• Page extract:
--------------------------------
# Liouville number

2010 Mathematics Subject Classification: Primary: 11J [MSN][ZBL]

A real number $\alpha$ such that for any $\nu\geq1$ the inequality

$$\left|\alpha-\frac pq\right|<q^{-\nu}$$

has infinitely many integer solutions $p$ and $q$ satisfying the conditions $q>0$, $(p,q)=1$. The fact that a Liouville number is transcendental (cf. Transcendental number) follows from the Liouville theorem (cf. Liouville theorems). These numbers were studied by J. Liouville [1].

Examples of Liouville numbers are:

$$\alpha_1=\sum_{n=1}^\infty2^{-n!},$$

$$\alpha_2=\sum_{n=1}^\infty(-1)^n2^{-3^n},$$

$$\alpha_3=\sum_{n=1}^\infty(10^{n!})^{-1}.$$

#### References

 [1] J. Liouville, "Sur des classes très étendues de quantités dont la valeur n'est ni algébrique, ni même réductible à des irrationelles algébriques" C.R. Acad. Sci. Paris , 18 (1844) pp. 883–885 [2] A.O. Gel'fond, "Transcendental and algebraic numbers" , Dover, reprint (1960) (Translated from Russian)
--------------------------------
• Try it: Decide whether each statement agrees with the entry on Liouville numbers, and answer yes or no, quoting the deciding words: (a) A Liouville number is transcendental, and this follows from the Liouville theorem. (b) For a Liouville number, the inequality has only finitely many integer solutions. (c) Liouville numbers were studied by A.O. Gel'fond. The rows that come next are not needed.

Collected data
--------------------------------
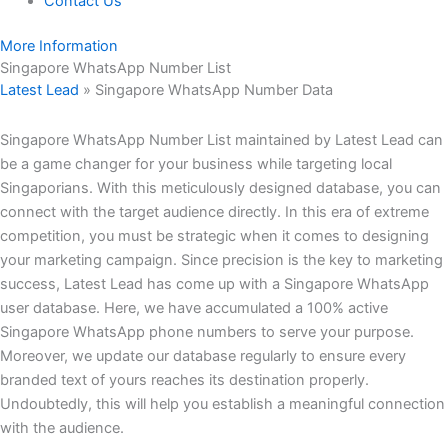
Contact Us
More Information
Singapore WhatsApp Number List
Latest Lead
»
Singapore WhatsApp Number Data
Singapore WhatsApp Number List maintained by Latest Lead can
be a game changer for your business while targeting local
Singaporians. With this meticulously designed database, you can
connect with the target audience directly. In this era of extreme
competition, you must be strategic when it comes to designing
your marketing campaign. Since precision is the key to marketing
success, Latest Lead has come up with a Singapore WhatsApp
user database. Here, we have accumulated a 100% active
Singapore WhatsApp phone numbers to serve your purpose.
Moreover, we update our database regularly to ensure every
branded text of yours reaches its destination properly.
Undoubtedly, this will help you establish a meaningful connection
with the audience.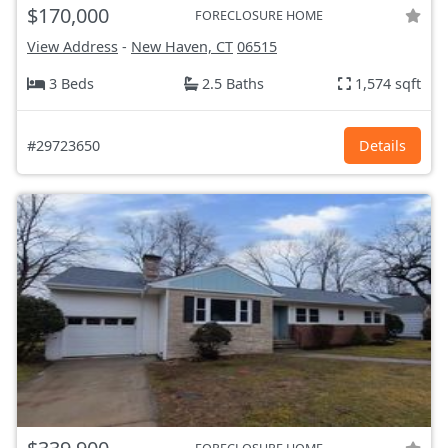
$170,000
FORECLOSURE HOME
View Address
-
New Haven, CT
06515
3 Beds
2.5 Baths
1,574 sqft
#29723650
Details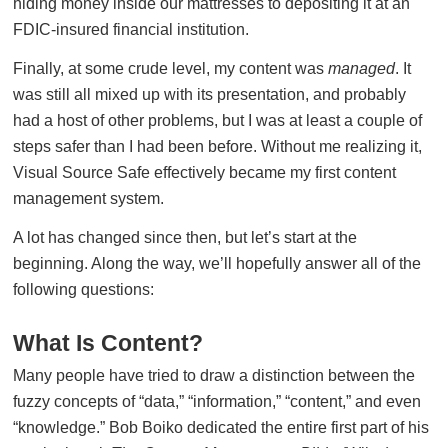
hiding money inside our mattresses to depositing it at an
FDIC-insured financial institution.
Finally, at some crude level, my content was
managed
. It
was still all mixed up with its presentation, and probably
had a host of other problems, but I was at least a couple of
steps safer than I had been before. Without me realizing it,
Visual Source Safe effectively became my first content
management system.
A lot has changed since then, but let’s start at the
beginning. Along the way, we’ll hopefully answer all of the
following questions:
What Is Content?
Many people have tried to draw a distinction between the
fuzzy concepts of “data,” “information,” “content,” and even
“knowledge.” Bob Boiko dedicated the entire first part of his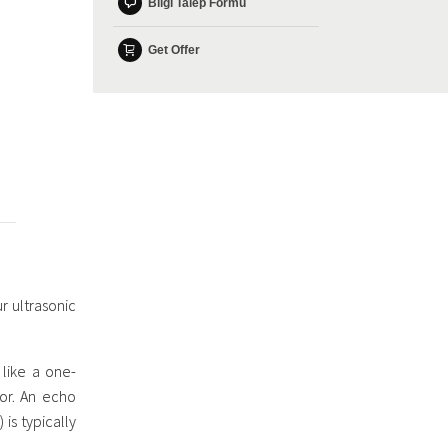
Bilgi Talep Formu
Get Offer
r ultrasonic
like a one-
tor. An echo
is typically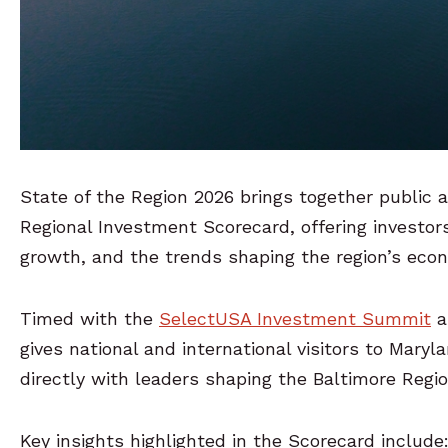
State of the Region 2026 brings together public a
Regional Investment Scorecard, offering investors
growth, and the trends shaping the region’s eco
Timed with the
SelectUSA Investment Summit
a
gives national and international visitors to Mary
directly with leaders shaping the Baltimore Regi
Key insights highlighted in the Scorecard include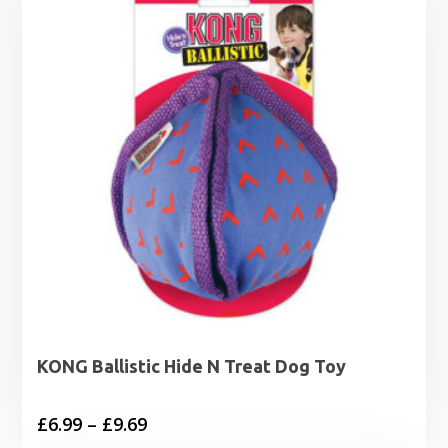
KONG Ballistic Hide N Treat Dog Toy
Price
£
6.99
–
£
9.69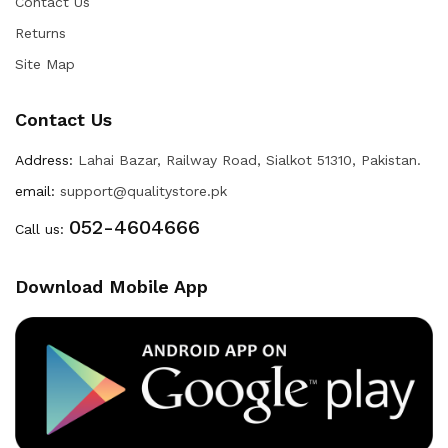
Contact Us
Returns
Site Map
Contact Us
Address:
Lahai Bazar, Railway Road, Sialkot 51310, Pakistan.
email:
support@qualitystore.pk
052-4604666
Call us:
Download Mobile App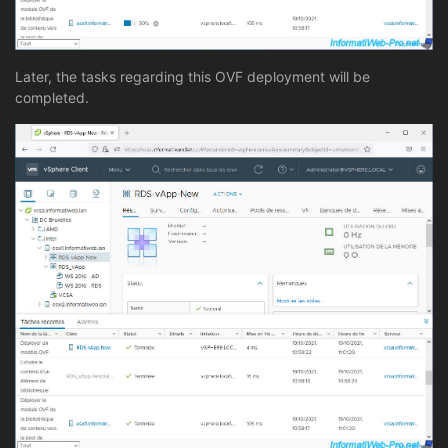
Later, the tasks regarding this OVF deployment will be
completed.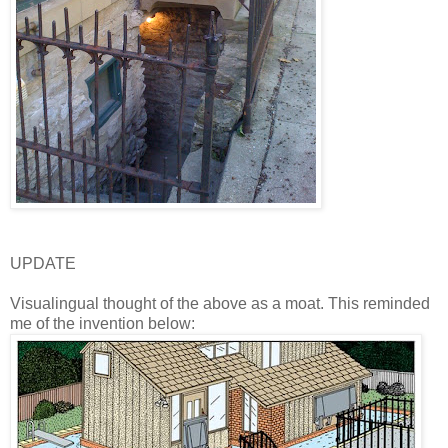
UPDATE
Visualingual thought of the above as a moat. This reminded
me of the invention below: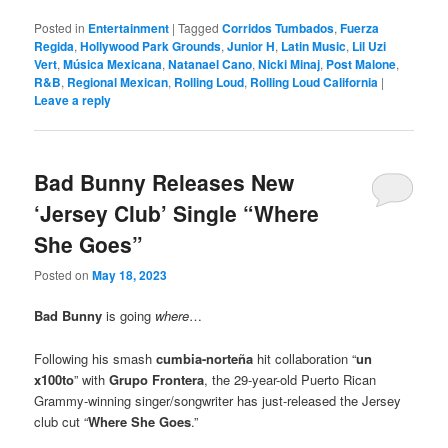
Posted in
Entertainment
|
Tagged
Corridos Tumbados
,
Fuerza
Regida
,
Hollywood Park Grounds
,
Junior H
,
Latin Music
,
Lil Uzi
Vert
,
Música Mexicana
,
Natanael Cano
,
Nicki Minaj
,
Post Malone
,
R&B
,
Regional Mexican
,
Rolling Loud
,
Rolling Loud California
|
Leave a reply
Bad Bunny Releases New
‘Jersey Club’ Single “Where
She Goes”
Posted on
May 18, 2023
Bad Bunny
is going
where
…
Following his smash
cumbia-norteña
hit collaboration “
un
x100to
” with
Grupo Frontera
, the 29-year-old Puerto Rican
Grammy-winning singer/songwriter has just-released the Jersey
club cut “
Where She Goes
.”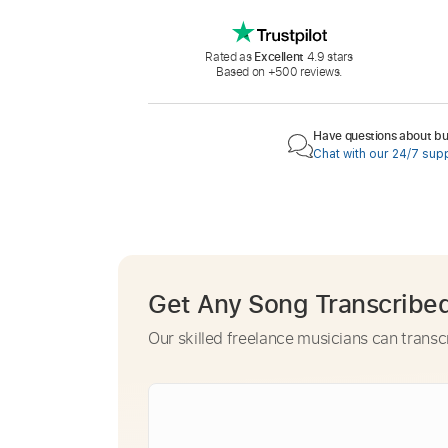
Rated as
Excellent
4.9 stars
Based on +500 reviews.
Have questions about buy
Chat with our 24/7 sup
Get Any Song Transcribe
Our skilled freelance musicians can transc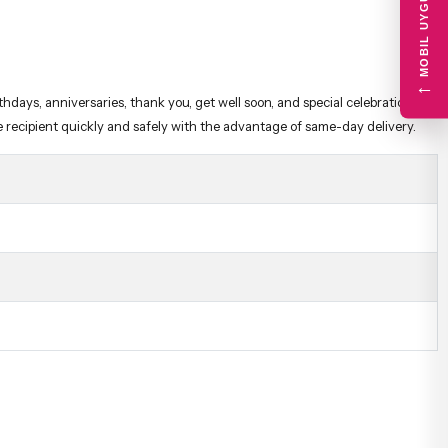
MOBIL UYGULAMA
e recipient quickly and safely with the advantage of same-day delivery.
←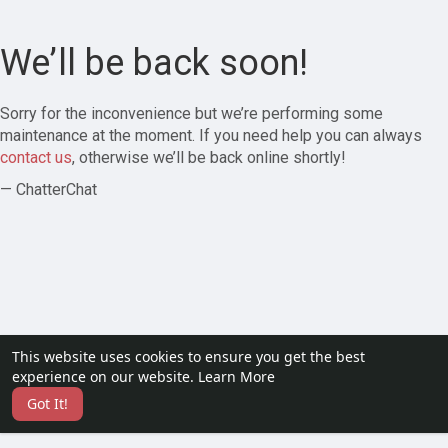
We’ll be back soon!
Sorry for the inconvenience but we’re performing some
maintenance at the moment. If you need help you can always
contact us
, otherwise we’ll be back online shortly!
— ChatterChat
This website uses cookies to ensure you get the best
experience on our website.
Learn More
Got It!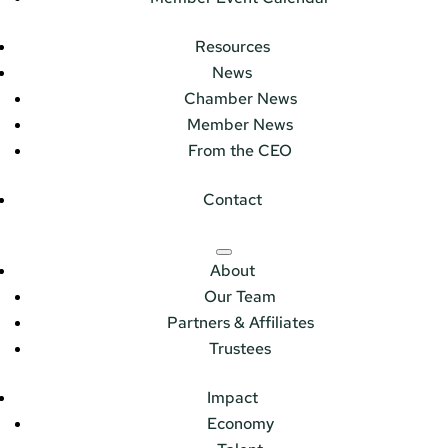
Resources
News
Chamber News
Member News
From the CEO
Contact
About
Our Team
Partners & Affiliates
Trustees
Impact
Economy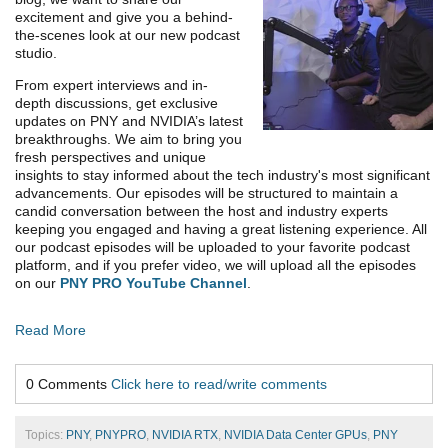
excitement and give you a behind-
the-scenes look at our new podcast
studio.
From expert interviews and in-
depth discussions, get exclusive
updates on PNY and NVIDIA’s latest
breakthroughs. We aim to bring you
fresh perspectives and unique
insights to stay informed about the tech industry's most significant
advancements. Our episodes will be structured to maintain a
candid conversation between the host and industry experts
keeping you engaged and having a great listening experience. All
our podcast episodes will be uploaded to your favorite podcast
platform, and if you prefer video, we will upload all the episodes
on our
PNY PRO YouTube Channel
.
Read More
0 Comments
Click here to read/write comments
Topics:
PNY
,
PNYPRO
,
NVIDIA RTX
,
NVIDIA Data Center GPUs
,
PNY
--------------------------------
• Exercise output:
(a) Yes: "The fact that a Liouville number is transcendental (cf. Transcendental number) follows from the Liouville theorem"
(b) No: "has infinitely many integer solutions"
(c) No: "These numbers were studied by J. Liouville"